**DATA TO USE:**
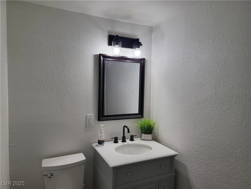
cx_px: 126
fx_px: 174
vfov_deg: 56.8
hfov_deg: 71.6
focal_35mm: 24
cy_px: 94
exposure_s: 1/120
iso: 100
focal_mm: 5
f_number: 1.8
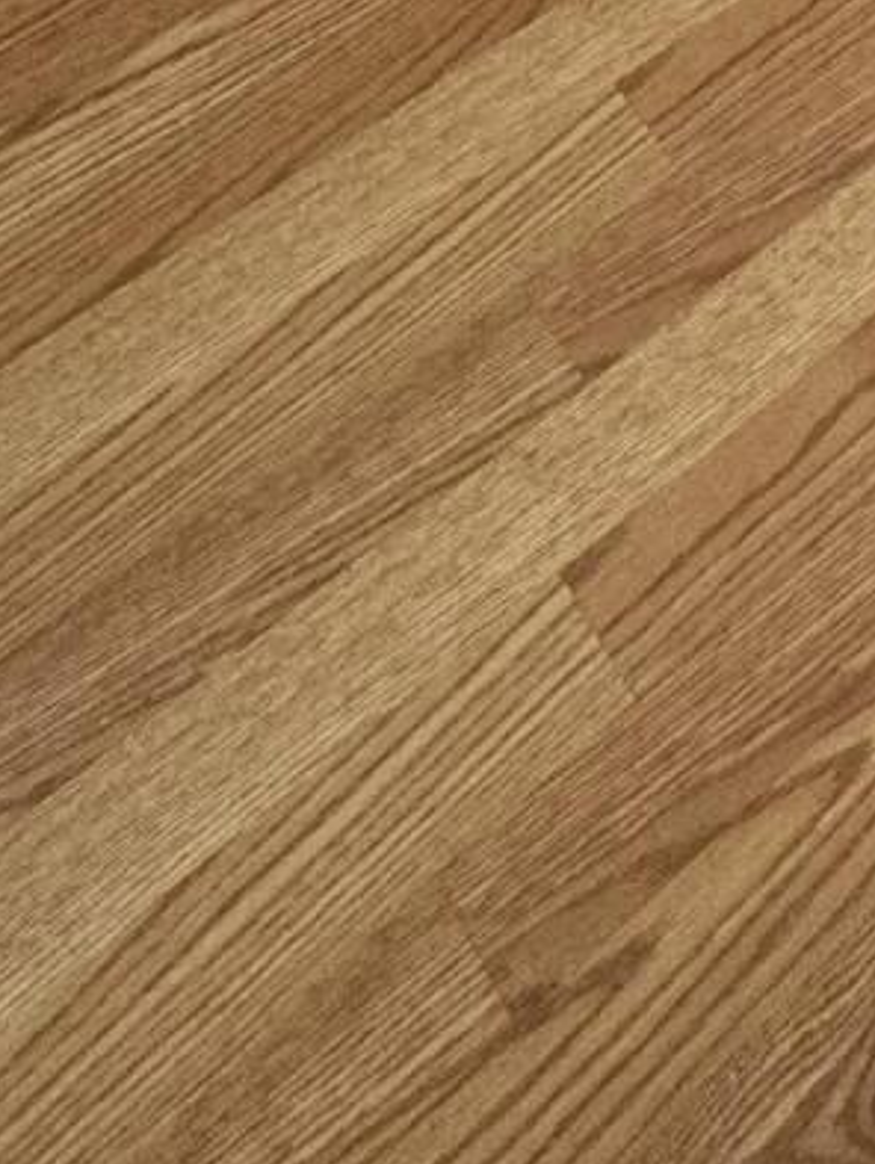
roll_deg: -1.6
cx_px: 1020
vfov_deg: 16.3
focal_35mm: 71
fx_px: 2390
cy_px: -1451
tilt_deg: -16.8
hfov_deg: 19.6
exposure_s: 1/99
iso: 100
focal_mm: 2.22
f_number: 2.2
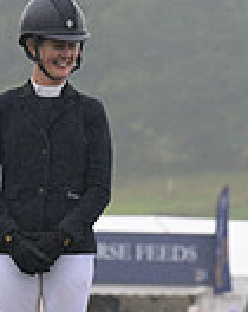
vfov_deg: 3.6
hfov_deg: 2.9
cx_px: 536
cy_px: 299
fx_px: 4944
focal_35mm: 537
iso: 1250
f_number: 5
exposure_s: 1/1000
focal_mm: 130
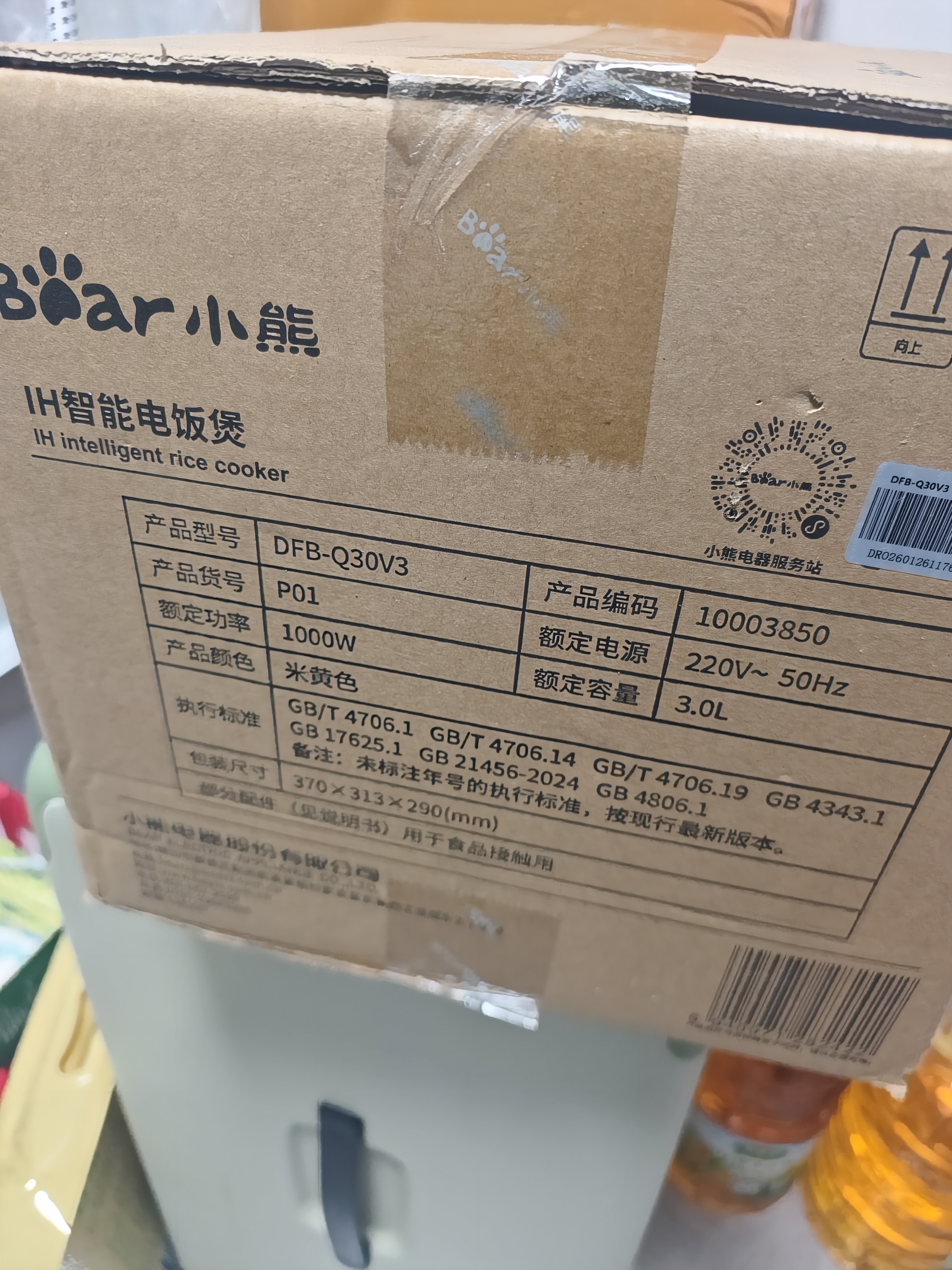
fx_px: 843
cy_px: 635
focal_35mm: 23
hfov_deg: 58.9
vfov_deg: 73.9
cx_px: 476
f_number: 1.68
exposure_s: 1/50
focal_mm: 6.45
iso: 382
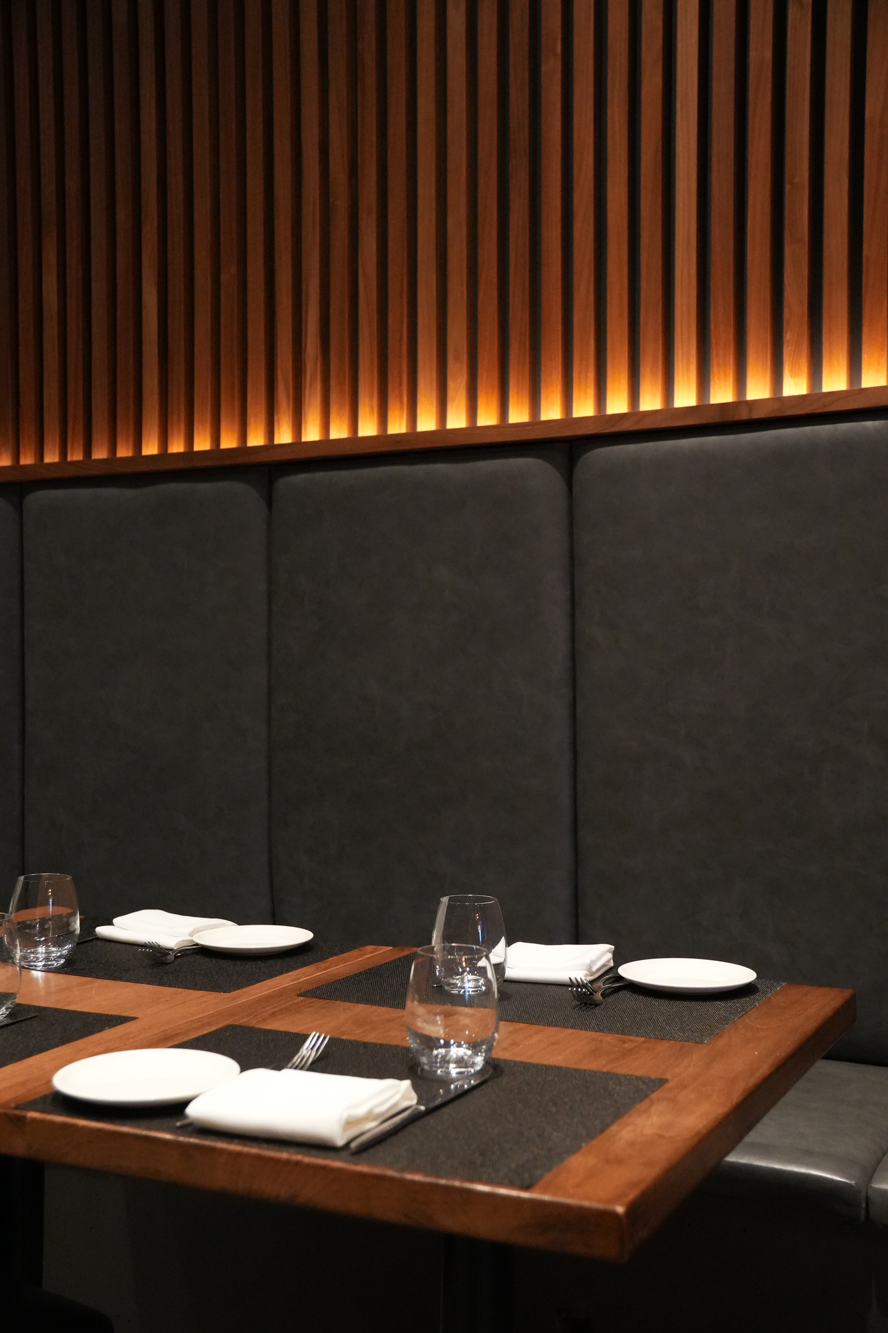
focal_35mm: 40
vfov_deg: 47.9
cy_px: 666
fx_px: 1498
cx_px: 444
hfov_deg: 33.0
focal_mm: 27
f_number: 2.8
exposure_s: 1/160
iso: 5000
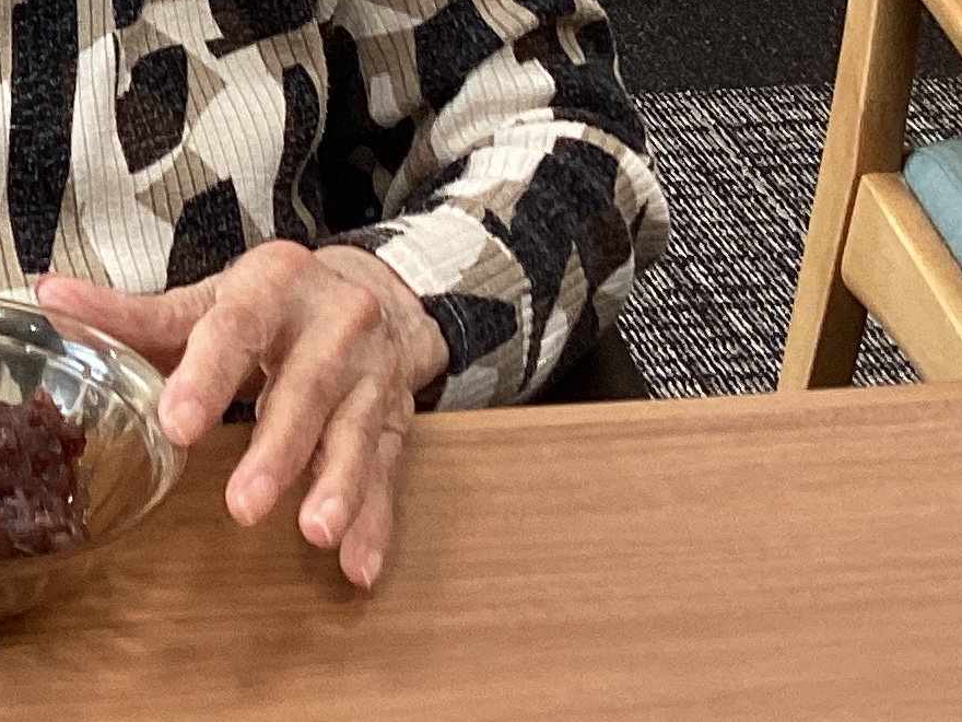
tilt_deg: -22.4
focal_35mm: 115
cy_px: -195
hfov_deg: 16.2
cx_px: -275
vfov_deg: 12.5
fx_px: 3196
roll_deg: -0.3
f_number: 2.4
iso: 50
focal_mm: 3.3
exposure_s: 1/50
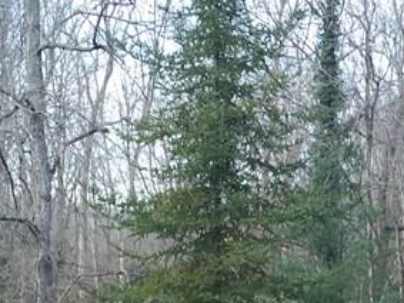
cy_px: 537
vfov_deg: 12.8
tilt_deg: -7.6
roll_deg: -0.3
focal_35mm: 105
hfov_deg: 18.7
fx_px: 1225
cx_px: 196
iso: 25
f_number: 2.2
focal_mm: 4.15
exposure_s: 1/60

**TASK:** Return each entry above unchanged. Leave the pictures out.

**OUTPUT BELOW:**
cx_px: 126
fx_px: 174
vfov_deg: 56.8
hfov_deg: 71.6
focal_35mm: 24
cy_px: 94
exposure_s: 1/120
iso: 100
focal_mm: 5
f_number: 1.8
roll_deg: -1.6
cx_px: 1020
vfov_deg: 16.3
focal_35mm: 71
fx_px: 2390
cy_px: -1451
tilt_deg: -16.8
hfov_deg: 19.6
exposure_s: 1/99
iso: 100
focal_mm: 2.22
f_number: 2.2
vfov_deg: 3.6
hfov_deg: 2.9
cx_px: 536
cy_px: 299
fx_px: 4944
focal_35mm: 537
iso: 1250
f_number: 5
exposure_s: 1/1000
focal_mm: 130
fx_px: 843
cy_px: 635
focal_35mm: 23
hfov_deg: 58.9
vfov_deg: 73.9
cx_px: 476
f_number: 1.68
exposure_s: 1/50
focal_mm: 6.45
iso: 382
focal_35mm: 40
vfov_deg: 47.9
cy_px: 666
fx_px: 1498
cx_px: 444
hfov_deg: 33.0
focal_mm: 27
f_number: 2.8
exposure_s: 1/160
iso: 5000
tilt_deg: -22.4
focal_35mm: 115
cy_px: -195
hfov_deg: 16.2
cx_px: -275
vfov_deg: 12.5
fx_px: 3196
roll_deg: -0.3
f_number: 2.4
iso: 50
focal_mm: 3.3
exposure_s: 1/50
cy_px: 537
vfov_deg: 12.8
tilt_deg: -7.6
roll_deg: -0.3
focal_35mm: 105
hfov_deg: 18.7
fx_px: 1225
cx_px: 196
iso: 25
f_number: 2.2
focal_mm: 4.15
exposure_s: 1/60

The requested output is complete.